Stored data
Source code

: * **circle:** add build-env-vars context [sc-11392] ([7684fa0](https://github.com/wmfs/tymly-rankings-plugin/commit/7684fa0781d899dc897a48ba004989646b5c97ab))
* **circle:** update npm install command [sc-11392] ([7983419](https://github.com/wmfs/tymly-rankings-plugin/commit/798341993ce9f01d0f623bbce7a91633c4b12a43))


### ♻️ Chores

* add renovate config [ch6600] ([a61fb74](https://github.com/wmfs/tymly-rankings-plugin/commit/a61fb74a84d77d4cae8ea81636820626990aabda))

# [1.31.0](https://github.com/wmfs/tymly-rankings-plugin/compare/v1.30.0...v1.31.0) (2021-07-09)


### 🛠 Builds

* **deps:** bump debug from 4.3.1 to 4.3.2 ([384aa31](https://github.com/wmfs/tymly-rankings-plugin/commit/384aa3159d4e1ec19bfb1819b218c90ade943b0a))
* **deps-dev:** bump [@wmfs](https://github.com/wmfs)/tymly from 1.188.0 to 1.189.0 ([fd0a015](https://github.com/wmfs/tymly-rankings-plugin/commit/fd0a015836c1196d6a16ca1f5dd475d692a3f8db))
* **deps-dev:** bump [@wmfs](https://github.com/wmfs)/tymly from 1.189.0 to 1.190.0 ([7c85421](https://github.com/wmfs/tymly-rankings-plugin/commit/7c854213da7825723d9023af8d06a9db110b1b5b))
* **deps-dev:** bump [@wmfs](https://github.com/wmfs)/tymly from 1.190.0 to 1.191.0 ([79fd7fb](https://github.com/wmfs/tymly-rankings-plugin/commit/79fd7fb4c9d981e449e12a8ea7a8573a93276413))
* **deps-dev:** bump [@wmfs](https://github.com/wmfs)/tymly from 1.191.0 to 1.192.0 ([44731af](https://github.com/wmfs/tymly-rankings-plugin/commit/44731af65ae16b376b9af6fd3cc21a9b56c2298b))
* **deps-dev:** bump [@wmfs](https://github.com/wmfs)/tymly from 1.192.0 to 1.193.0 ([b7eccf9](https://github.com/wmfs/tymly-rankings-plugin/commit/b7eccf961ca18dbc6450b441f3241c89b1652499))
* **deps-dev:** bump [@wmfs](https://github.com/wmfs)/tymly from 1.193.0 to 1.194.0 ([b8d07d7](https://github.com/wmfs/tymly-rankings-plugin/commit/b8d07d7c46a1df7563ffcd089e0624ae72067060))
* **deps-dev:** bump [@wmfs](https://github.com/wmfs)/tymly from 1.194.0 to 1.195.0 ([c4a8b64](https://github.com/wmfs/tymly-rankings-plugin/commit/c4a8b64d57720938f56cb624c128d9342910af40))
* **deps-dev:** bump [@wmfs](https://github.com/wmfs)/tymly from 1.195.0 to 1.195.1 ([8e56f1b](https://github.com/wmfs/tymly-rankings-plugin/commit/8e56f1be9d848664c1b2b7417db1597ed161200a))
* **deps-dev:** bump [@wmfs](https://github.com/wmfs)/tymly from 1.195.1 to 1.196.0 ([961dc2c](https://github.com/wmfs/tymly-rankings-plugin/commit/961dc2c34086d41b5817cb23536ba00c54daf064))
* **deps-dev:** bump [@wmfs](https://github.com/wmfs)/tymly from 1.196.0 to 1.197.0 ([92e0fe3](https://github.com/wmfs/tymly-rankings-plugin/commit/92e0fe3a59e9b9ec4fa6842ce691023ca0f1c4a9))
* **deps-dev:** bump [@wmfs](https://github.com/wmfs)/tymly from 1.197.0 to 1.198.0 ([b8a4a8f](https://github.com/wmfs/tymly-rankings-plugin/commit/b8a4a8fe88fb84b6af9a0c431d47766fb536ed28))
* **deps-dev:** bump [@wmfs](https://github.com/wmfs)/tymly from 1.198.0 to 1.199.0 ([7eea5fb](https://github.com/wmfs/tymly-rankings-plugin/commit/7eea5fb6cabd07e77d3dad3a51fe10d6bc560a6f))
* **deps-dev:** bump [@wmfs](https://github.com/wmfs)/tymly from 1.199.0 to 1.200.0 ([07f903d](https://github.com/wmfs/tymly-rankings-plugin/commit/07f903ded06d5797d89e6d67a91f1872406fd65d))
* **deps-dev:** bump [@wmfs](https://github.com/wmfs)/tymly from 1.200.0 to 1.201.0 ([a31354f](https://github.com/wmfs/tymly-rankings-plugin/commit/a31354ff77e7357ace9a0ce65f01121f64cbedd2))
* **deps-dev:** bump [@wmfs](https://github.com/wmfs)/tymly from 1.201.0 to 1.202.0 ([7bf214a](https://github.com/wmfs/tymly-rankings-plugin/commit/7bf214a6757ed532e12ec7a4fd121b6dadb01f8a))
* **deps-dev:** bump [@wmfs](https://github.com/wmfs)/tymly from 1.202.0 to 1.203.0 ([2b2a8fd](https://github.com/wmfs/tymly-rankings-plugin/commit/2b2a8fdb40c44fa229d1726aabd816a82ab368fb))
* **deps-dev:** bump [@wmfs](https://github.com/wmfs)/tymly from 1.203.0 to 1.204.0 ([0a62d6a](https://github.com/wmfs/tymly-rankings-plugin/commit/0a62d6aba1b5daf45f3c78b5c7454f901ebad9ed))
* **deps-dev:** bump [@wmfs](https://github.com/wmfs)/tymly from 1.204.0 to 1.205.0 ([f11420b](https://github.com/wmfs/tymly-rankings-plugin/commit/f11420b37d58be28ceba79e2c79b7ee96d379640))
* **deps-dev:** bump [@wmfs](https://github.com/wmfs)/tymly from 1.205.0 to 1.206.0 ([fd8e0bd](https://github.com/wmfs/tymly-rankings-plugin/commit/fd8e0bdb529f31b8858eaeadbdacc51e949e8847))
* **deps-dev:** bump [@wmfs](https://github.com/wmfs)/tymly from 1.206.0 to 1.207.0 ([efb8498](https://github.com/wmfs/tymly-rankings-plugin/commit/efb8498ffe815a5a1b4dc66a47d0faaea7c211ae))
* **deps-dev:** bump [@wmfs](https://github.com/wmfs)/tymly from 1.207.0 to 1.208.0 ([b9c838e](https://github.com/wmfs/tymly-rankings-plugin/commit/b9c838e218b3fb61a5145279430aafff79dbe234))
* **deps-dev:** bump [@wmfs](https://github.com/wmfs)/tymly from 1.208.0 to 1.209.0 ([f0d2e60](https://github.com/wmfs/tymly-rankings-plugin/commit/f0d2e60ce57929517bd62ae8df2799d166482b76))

§ **Required action**
Copy out again the lines of the records from the line with "### ♻️ Chores" to the line with "### 🛠 Builds", keeping both of those lines.

§ **Reply**
### ♻️ Chores

* add renovate config [ch6600] ([a61fb74](https://github.com/wmfs/tymly-rankings-plugin/commit/a61fb74a84d77d4cae8ea81636820626990aabda))

# [1.31.0](https://github.com/wmfs/tymly-rankings-plugin/compare/v1.30.0...v1.31.0) (2021-07-09)


### 🛠 Builds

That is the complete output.